Edirne de Edirnekari kadar önemli olan KATI konusu bugüne kadar hiç gündeme getirilmediği içinde çok üzgünüm.
Konuyu dağıtmadan yine TRT de yakın dönemde belgeseli yapılan Ukrayna da çekimi VİTİNENKA ( VYTYNANKY ) Bizdeki Katı benzeri bir tarz. Okullarında ‘’Wycinanki Poper Art ,, olarak tanımlanan kağıt kesme oyma çalışmalarının olduğunu, efsanevi konuların ve Halk bilim alanında uygulamalarının da yapıldığını öğrenmiş oluyoruz. Yine, Portekizli sanatçı Paula REGO un İstanbul Pera Müzesinde açılan sergisinde ki kolajlarına da değinmiş olalım. Teknik ve düşünce anlayışına dayanan kolaj, Kübizm den sonra asıl mevcudiyetini varlığını DADA ile duyurmuştur. 1. Dünya savaşı (Paylaşım savaşı) sonrası bir tepki olarak geleneksel resim malzemelerinin reddedilmesi ile Kolaj ın protest bir uygulama olarak ortaya çıktığı da bilinen bir gerçektir. Daha sonra da Gerçeküstücüler de (Sürrealizm) uygulamalarına tanık oluyoruz. Yeri gelmişken değerli öğretim üyesi sayın Doç. Dr. Figen GİRGİN hocamızın ‘’Çağdaş Sanat ve Yeniden Üretim ,, başlıklı, alıntı, öykünme, kolaj ve taklit içeriği ile yayınladığı kitabını da okumanızı öneririm. Akademik sanat eğitiminin önemli bir aşaması da eskim ustaların resimlerinin kopyalarını yaparak teknik beceriyi artırmaktır ifadesine yer vermiştir. İlginç yanı Bu kopya çalışmalarını kolaj yolu ile de denemelerini istemesidir. Bu çalışmayı çok önemsediğimi söylemeliyim. Tabi birde değerli öğrencim Eda ÇIĞIRLI nın Haliç Sanat 1 Galerisinde ( Fener – Balat. 28 .11. 2024/ 2. 3. 2025 tarihleri arasında ) ‘’Düşler,, konulu, dekupe edilmiş basılı kağıtlardan üretilmiş, insanın temel kaygılarına odaklanan Kolaj çalışmalarından oluşan etkinliğini de kutluyorum. Bende kağıt işlerine önem verdiğim için aynı duygu ve düşünceleri paylaşıyorum.
De kolaj Nedir.
Kolaj sanatına eklemlenen bir başka uygulaması da DEKOLAJ çalışmalarıdır. Konumuzun asıl vurgusu da Dekolaj ( İng. De Collage – De Kolaj ) uygulamasıdır. Kolajın tam tersi anlamına gelmektedir. Tersine Kolaj da diyebileceğimiz bu çalışma biçimi, renkli kağıt, afiş, broşür gibi farklı malzemelerin üst üste katmanlar halinde yapıştırılması sonrasında, bu materyallerin bazı yerlerinin kesilip yırtılarak, koparılarak çıkarılması ile oluşan görsellerdir. Duvarlarda buna çokça tanık olmaktayız. Aynı bu izlenime dayalı olarak sanatsal kompozisyonların oluşturulmasıdır. Yeni gerçekçilik olgusuna dayalı, bu görüşe uygun bir ifade biçimi olarak ortaya çıkmıştır. Sonuç olarak Kolaj dan pek farklı da değildir. Paralelinde gelişen ardılı bir eylemselliktir diyebiliriz.

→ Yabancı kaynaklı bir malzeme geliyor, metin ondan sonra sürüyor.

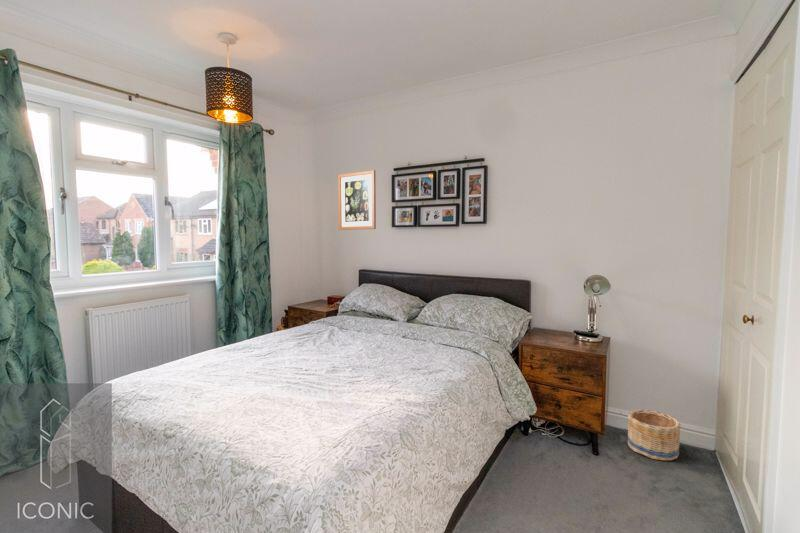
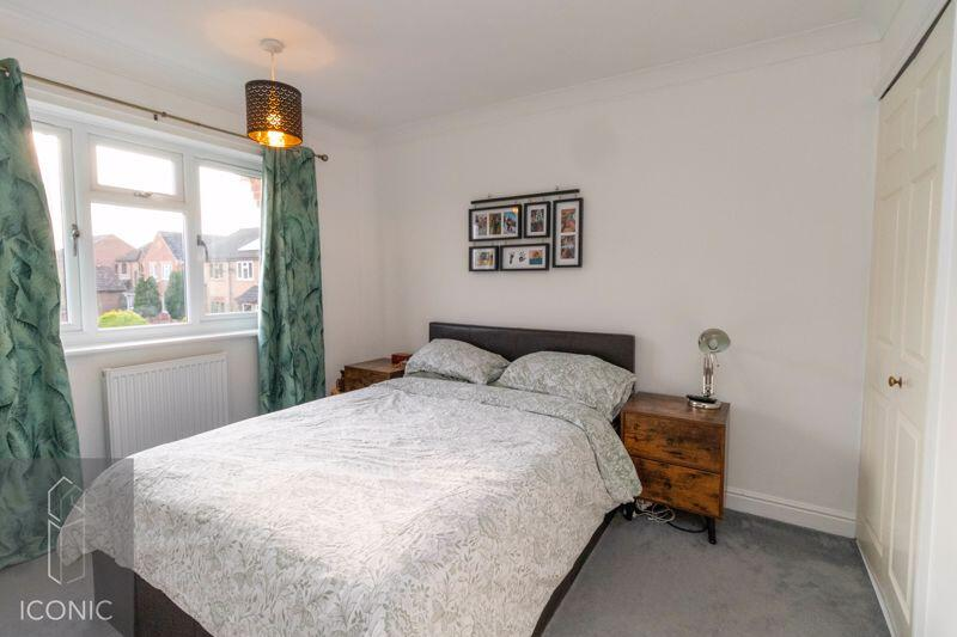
- basket [627,409,682,461]
- wall art [337,169,377,231]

Toplumsal bir fenomene dönüşen duvar yazıları, çok boyutlu olarak yansıyan toplumsal içerik taşıyan duvar yüzeyleri. Afişlenmiş yüzeyler, kimi kez protesto, kimi kez sinkaflı sözler, kimi kez de müdahale edilerek afişlere bilinç altının tezahürü olarak bıyık sakal çizmek, gözünü oymak ve yırtmak gibi tepkisel tutumların De Kolaj ın da ortaya çıkmasında ilk izlenimler olabileceği düşüncesine de vara biliriz. Bütün bu duvarlardaki eylemsellik Dekolaj ın fikir alt yapısını oluşturmaktadır. Dayanak noktası tepkisel kent kültürüne dayalı rengarenk İKONLAR ( Görsel Gösterge – Gösteren ile gösterilen arasında ki ilişki ) dünyasının yaratıcı zemininde imgelerle dolu soyut diyebileceğimiz kompozisyonlar sunmasıdır.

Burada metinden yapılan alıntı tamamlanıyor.